Of course, there’s also the Trump factor. Whatever your politics, it’s hard to dispute that the policies or proposed policies of the current White House administration have created new concerns for international applicants to U.S. programs.
Some international candidates worry that even if they get in, they won’t be able to get a visa to study at Harvard or Stanford or Wharton. According to the Pew Charitable Trusts’ Stateline report, the number of student visas issued by the United States dropped 40 percent from its peak in 2015 to 2017.
For other international applicants, the possibility of not finding a U.S. employer willing to sponsor them post-graduation is an even greater obstacle. For candidates from some regions of the world, paying for a top U.S. MBA program without assurance of a U.S. job and salary upon graduating is an economic equation that just doesn’t work.
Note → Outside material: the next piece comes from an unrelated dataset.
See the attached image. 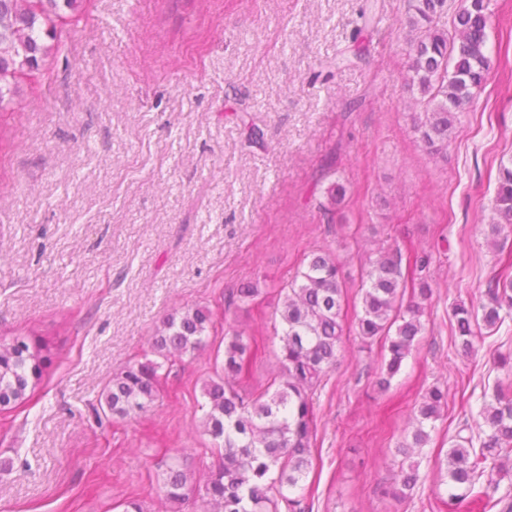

GMAC’s Chowfla also underscored the fact that educational and professional opportunities outside of the United States have been expanding and improving over the past decade. The increases Asia-Pacific programs have reported in domestic growth signal that candidates from the region are increasingly viewing educational options closer to home as high value.
Another bright spot is that all programs have seen increasing percentages of applications submitted by women in each of the past five years, GMAC reports. Full-time, two-year MBA programs have seen the greatest increase—an 8-percentage point gain between 2013 and 2017. So far only specialized master’s programs—Master in Management and Master of Finance—have reached gender parity.
And there’s this: Nine in 10 participating programs report that the applicants this year are similarly or more academically qualified than candidates last year.
Finally, we should also note that the drop in application volume at U.S. schools—especially the most prestigious—in many cases represents a decline from previously record-high levels. Harvard, Stanford, and Wharton don’t run the risk of having empty seats in their MBA classrooms any time soon. But if current trends continue, it might not be the worst time to apply.